Quizá la gran pregunta que recorre invisible todos
los libros de Miguel Sánchez Robles (Caravaca de la Cruz , 1957) sea tan sencilla
como trascendente: ¿tiene la literatura una misión salvífica? Y en caso de que
la respuesta resulte ser que sí, ¿de qué nos salva? ¿De la decepción, del
dolor, de la amargura de ir caminando hacia la muerte, del vacío, de los
atardeceres sin nadie al lado, de sentir por dentro la carcoma de una tristeza
que no podemos exteriorizar, de las miradas que se quedan perdidas y no
encuentran el camino de retorno, de las amistades que el tiempo erosiona y
destruye?
Quienes llevamos años leyendo y admirando a este
magnífico escritor (repetiré una vez más que en España hay varios poetas a su
altura, pero ninguno por encima) hemos comprobado, en prosa y en verso, que esa
interrogación palpita en todas sus páginas.

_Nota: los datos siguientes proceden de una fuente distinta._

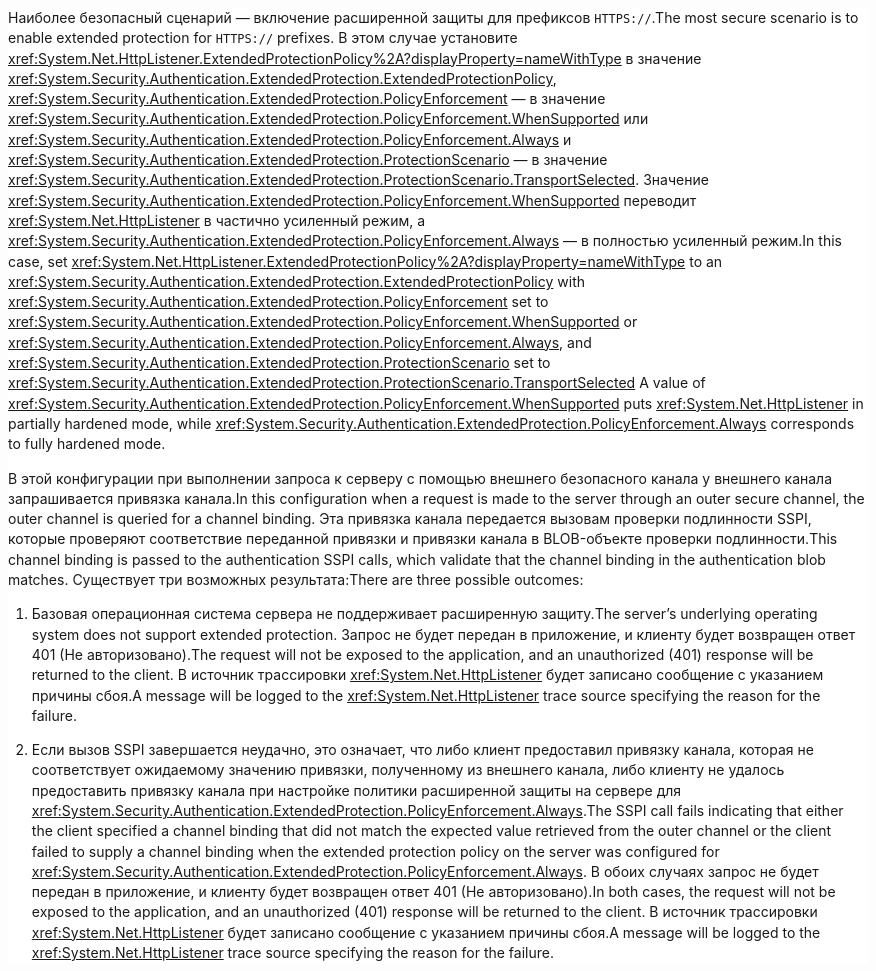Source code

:  <span data-ttu-id="252ea-189">Наиболее безопасный сценарий — включение расширенной защиты для префиксов `HTTPS://`.</span><span class="sxs-lookup"><span data-stu-id="252ea-189">The most secure scenario is to enable extended protection for `HTTPS://` prefixes.</span></span> <span data-ttu-id="252ea-190">В этом случае установите <xref:System.Net.HttpListener.ExtendedProtectionPolicy%2A?displayProperty=nameWithType> в значение <xref:System.Security.Authentication.ExtendedProtection.ExtendedProtectionPolicy>, <xref:System.Security.Authentication.ExtendedProtection.PolicyEnforcement> — в значение <xref:System.Security.Authentication.ExtendedProtection.PolicyEnforcement.WhenSupported> или <xref:System.Security.Authentication.ExtendedProtection.PolicyEnforcement.Always> и <xref:System.Security.Authentication.ExtendedProtection.ProtectionScenario> — в значение <xref:System.Security.Authentication.ExtendedProtection.ProtectionScenario.TransportSelected>. Значение <xref:System.Security.Authentication.ExtendedProtection.PolicyEnforcement.WhenSupported> переводит <xref:System.Net.HttpListener> в частично усиленный режим, а <xref:System.Security.Authentication.ExtendedProtection.PolicyEnforcement.Always> — в полностью усиленный режим.</span><span class="sxs-lookup"><span data-stu-id="252ea-190">In this case, set <xref:System.Net.HttpListener.ExtendedProtectionPolicy%2A?displayProperty=nameWithType> to an <xref:System.Security.Authentication.ExtendedProtection.ExtendedProtectionPolicy> with <xref:System.Security.Authentication.ExtendedProtection.PolicyEnforcement> set to <xref:System.Security.Authentication.ExtendedProtection.PolicyEnforcement.WhenSupported> or <xref:System.Security.Authentication.ExtendedProtection.PolicyEnforcement.Always>, and <xref:System.Security.Authentication.ExtendedProtection.ProtectionScenario> set to <xref:System.Security.Authentication.ExtendedProtection.ProtectionScenario.TransportSelected> A value of  <xref:System.Security.Authentication.ExtendedProtection.PolicyEnforcement.WhenSupported> puts <xref:System.Net.HttpListener> in partially hardened mode, while <xref:System.Security.Authentication.ExtendedProtection.PolicyEnforcement.Always> corresponds to fully hardened mode.</span></span>  
  
 <span data-ttu-id="252ea-191">В этой конфигурации при выполнении запроса к серверу с помощью внешнего безопасного канала у внешнего канала запрашивается привязка канала.</span><span class="sxs-lookup"><span data-stu-id="252ea-191">In this configuration when a request is made to the server through an outer secure channel, the outer channel is queried for a channel binding.</span></span> <span data-ttu-id="252ea-192">Эта привязка канала передается вызовам проверки подлинности SSPI, которые проверяют соответствие переданной привязки и привязки канала в BLOB-объекте проверки подлинности.</span><span class="sxs-lookup"><span data-stu-id="252ea-192">This channel binding is passed to the authentication SSPI calls, which validate that the channel binding in the authentication blob matches.</span></span> <span data-ttu-id="252ea-193">Существует три возможных результата:</span><span class="sxs-lookup"><span data-stu-id="252ea-193">There are three possible outcomes:</span></span>  
  
1. <span data-ttu-id="252ea-194">Базовая операционная система сервера не поддерживает расширенную защиту.</span><span class="sxs-lookup"><span data-stu-id="252ea-194">The server’s underlying operating system does not support extended protection.</span></span> <span data-ttu-id="252ea-195">Запрос не будет передан в приложение, и клиенту будет возвращен ответ 401 (Не авторизовано).</span><span class="sxs-lookup"><span data-stu-id="252ea-195">The request will not be exposed to the application, and an unauthorized (401) response will be returned to the client.</span></span> <span data-ttu-id="252ea-196">В источник трассировки <xref:System.Net.HttpListener> будет записано сообщение с указанием причины сбоя.</span><span class="sxs-lookup"><span data-stu-id="252ea-196">A message will be logged to the <xref:System.Net.HttpListener> trace source specifying the reason for the failure.</span></span>  
  
2. <span data-ttu-id="252ea-197">Если вызов SSPI завершается неудачно, это означает, что либо клиент предоставил привязку канала, которая не соответствует ожидаемому значению привязки, полученному из внешнего канала, либо клиенту не удалось предоставить привязку канала при настройке политики расширенной защиты на сервере для <xref:System.Security.Authentication.ExtendedProtection.PolicyEnforcement.Always>.</span><span class="sxs-lookup"><span data-stu-id="252ea-197">The SSPI call fails indicating that either the client specified a channel binding that did not match the expected value retrieved from the outer channel or the client failed to supply a channel binding when the extended protection policy on the server was configured for <xref:System.Security.Authentication.ExtendedProtection.PolicyEnforcement.Always>.</span></span> <span data-ttu-id="252ea-198">В обоих случаях запрос не будет передан в приложение, и клиенту будет возвращен ответ 401 (Не авторизовано).</span><span class="sxs-lookup"><span data-stu-id="252ea-198">In both cases, the request will not be exposed to the application, and an unauthorized (401) response will be returned to the client.</span></span> <span data-ttu-id="252ea-199">В источник трассировки <xref:System.Net.HttpListener> будет записано сообщение с указанием причины сбоя.</span><span class="sxs-lookup"><span data-stu-id="252ea-199">A message will be logged to the <xref:System.Net.HttpListener> trace source specifying the reason for the failure.</span></span>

Y también lo hace, de forma muy
especial, en Salvación, el texto que
le acaba de publicar la editorial Gollarín. ¿Es una novela? ¿Es un largo poema
en prosa? ¿Es un caleidoscopio de metáforas? ¿Es la más hermosa carta de amor
que una madre ha recibido jamás de su hijo? ¿Es una sucesión de diapositivas
emocionales que revelan la temperatura de un alma? A todas esas preguntas hay
que responder que sí, porque el volumen se acoge a la amplia definición que
usaba el también caravaqueño Miguel Espinosa cuando hablaba de sus obras y las
definía como “libros”, sin más etiquetas castradoras.
Miguel Sánchez Robles nos acaba de entregar todo el
lenguaje de su corazón. O todo su corazón hecho lenguaje. Y en las casi
trescientas páginas del tomo palpitan dolores, lágrimas, añoranzas,
descripciones de paisajes (internos y externos), reflexiones filosóficas,
corolarios de vida y sentencias que, firmadas por Horacio o Montaigne,
encontraríamos consagradas en un buen número de manuales. Que nadie busque aquí
una “línea argumental” a la antigua usanza, porque la literatura de este autor
no se ciñe a ese tipo de reduccionismos. Miguel Sánchez Robles no quiere
contarnos una historia, sino que prefiere dejar que el lenguaje burbujee y
construya a base de explosiones, colores, metáforas bizarras y perlas adjetivas
un fluir lírico que va envolviendo a los lectores y los instala en un universo
paralelo, compuesto de memoria, poesía y reflexión.
“Estoy aprendiendo a vivir despacio”, nos indica el
autor al principio de la obra. Y el consejo, por sabio y por útil, convendría
aplicarlo también a la lectura de Salvación:
entremos despacio y sin inhibiciones en sus páginas, dejemos que su oleaje de
palabras nos humedezca la piel del corazón y, al final, quedaremos tan
asombrados como conmovidos.
Gracias, Miguel. Por tus libros, por tu lucidez,
por tu constante enseñanza, por tu fecundidad, por tu brillantez incontestable.
Nunca ha sido más atinado el verso de Bécquer: poesía eres tú.